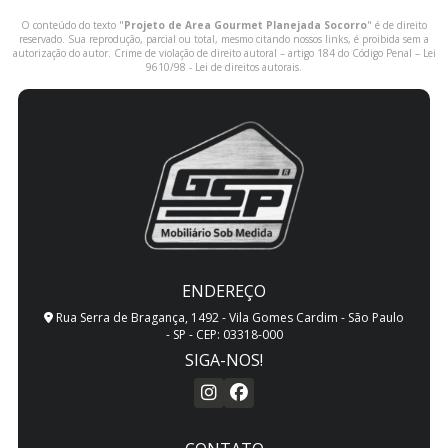
O conteúdo do texto "
Projeto de Area Gourmet Planejada Socorro
" é de direito
reservado. Sua reprodução, parcial ou total, mesmo citando nossos links, é proibida sem a
autorização do autor. Crime de violação de direito autoral – artigo 184 do Código Penal –
Lei
9610/98 - Lei de direitos autorais
.
ENDEREÇO
Rua Serra de Bragança, 1492 - Vila Gomes Cardim - São Paulo
- SP - CEP: 03318-000
SIGA-NOS!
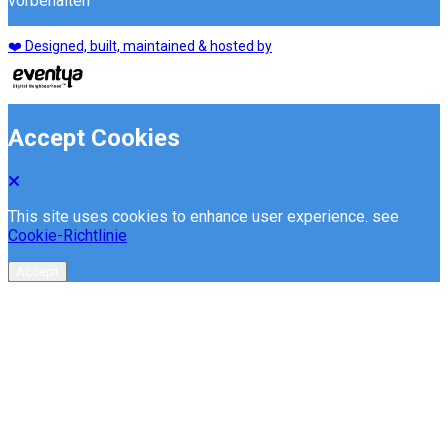
vorbehalten
❤️ Designed, built, maintained & hosted by
Accept Cookies
This site uses cookies to enhance user experience. see
Cookie-Richtlinie
Accept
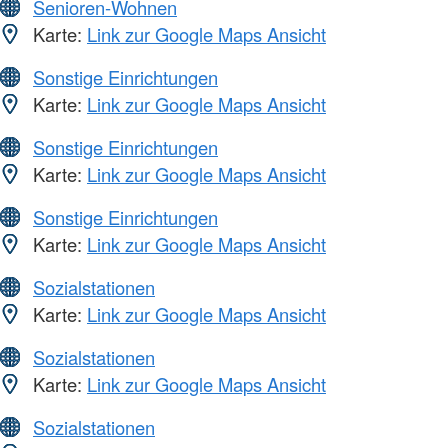
Senioren-Wohnen
Karte:
Link zur Google Maps Ansicht
Sonstige Einrichtungen
Karte:
Link zur Google Maps Ansicht
Sonstige Einrichtungen
Karte:
Link zur Google Maps Ansicht
Sonstige Einrichtungen
Karte:
Link zur Google Maps Ansicht
Sozialstationen
Karte:
Link zur Google Maps Ansicht
Sozialstationen
Karte:
Link zur Google Maps Ansicht
Sozialstationen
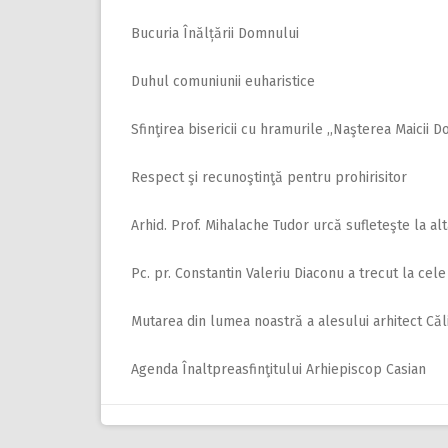
Bucuria Înălțării Domnului
Duhul comuniunii euharistice
Sfinţirea bisericii cu hramurile ,,Naşterea Maicii D
Respect şi recunoştinţă pentru prohirisitor
Arhid. Prof. Mihalache Tudor urcă sufleteşte la al
Pc. pr. Constantin Valeriu Diaconu a trecut la cel
Mutarea din lumea noastră a alesului arhitect Că
Agenda Înaltpreasfinţitului Arhiepiscop Casian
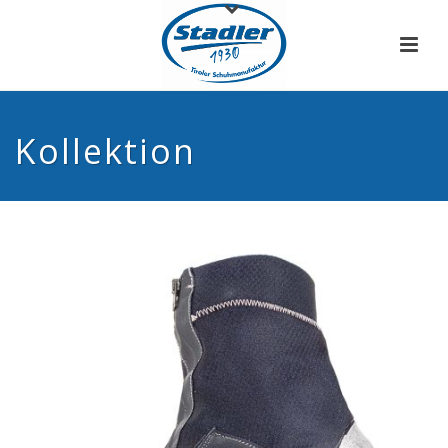
Kollektion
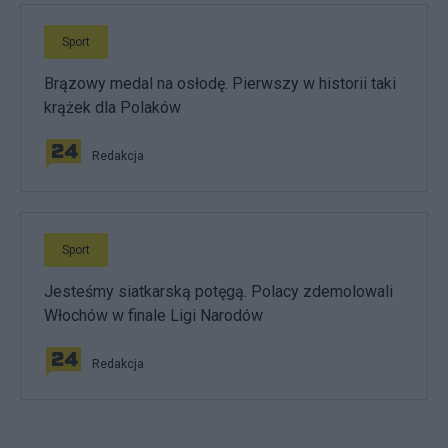
Sport
Brązowy medal na osłodę. Pierwszy w historii taki
krążek dla Polaków
Redakcja
Sport
Jesteśmy siatkarską potęgą. Polacy zdemolowali
Włochów w finale Ligi Narodów
Redakcja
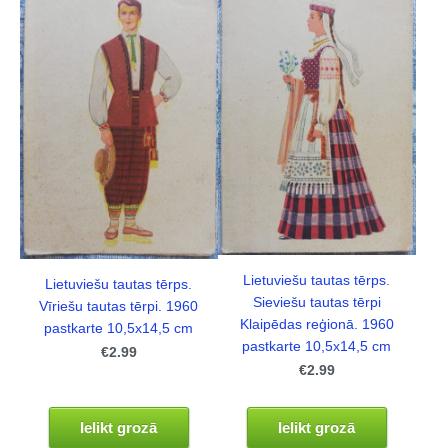
Lietuviešu tautas tērps.
Lietuviešu tautas tērps.
Sieviešu tautas tērpi
Vīriešu tautas tērpi. 1960
Klaipēdas reģionā. 1960
pastkarte 10,5x14,5 cm
pastkarte 10,5x14,5 cm
€2.99
€2.99
Ielikt grozā
Ielikt grozā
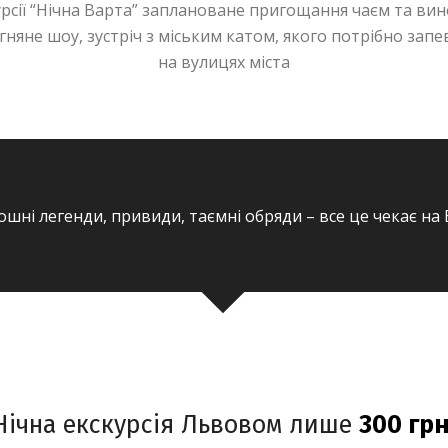
урсії “Нічна Варта” заплановане пригощання чаєм та ви
огняне шоу, зустріч з міським катом, якого потрібно запе
на вулицях міста
ошні легенди, привиди, таємні обряди – все це чекає на 
Нічна екскурсія Львовом лише
300 грн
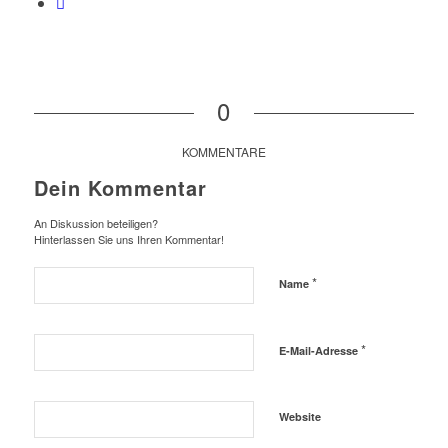
0
KOMMENTARE
Dein Kommentar
An Diskussion beteiligen?
Hinterlassen Sie uns Ihren Kommentar!
*
Name
*
E-Mail-Adresse
Website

*Task instructions*
Write out exactly the lines of the material above, starting with the first and finishing with the line that contains "vorbehalten", without pictures.

*Result*
O conteúdo do texto "
Projeto de Area Gourmet Planejada Socorro
" é de direito
reservado. Sua reprodução, parcial ou total, mesmo citando nossos links, é proibida sem a
autorização do autor. Crime de violação de direito autoral – artigo 184 do Código Penal –
Lei
9610/98 - Lei de direitos autorais
.
ENDEREÇO
Rua Serra de Bragança, 1492 - Vila Gomes Cardim - São Paulo
- SP - CEP: 03318-000
SIGA-NOS!
vorbehalten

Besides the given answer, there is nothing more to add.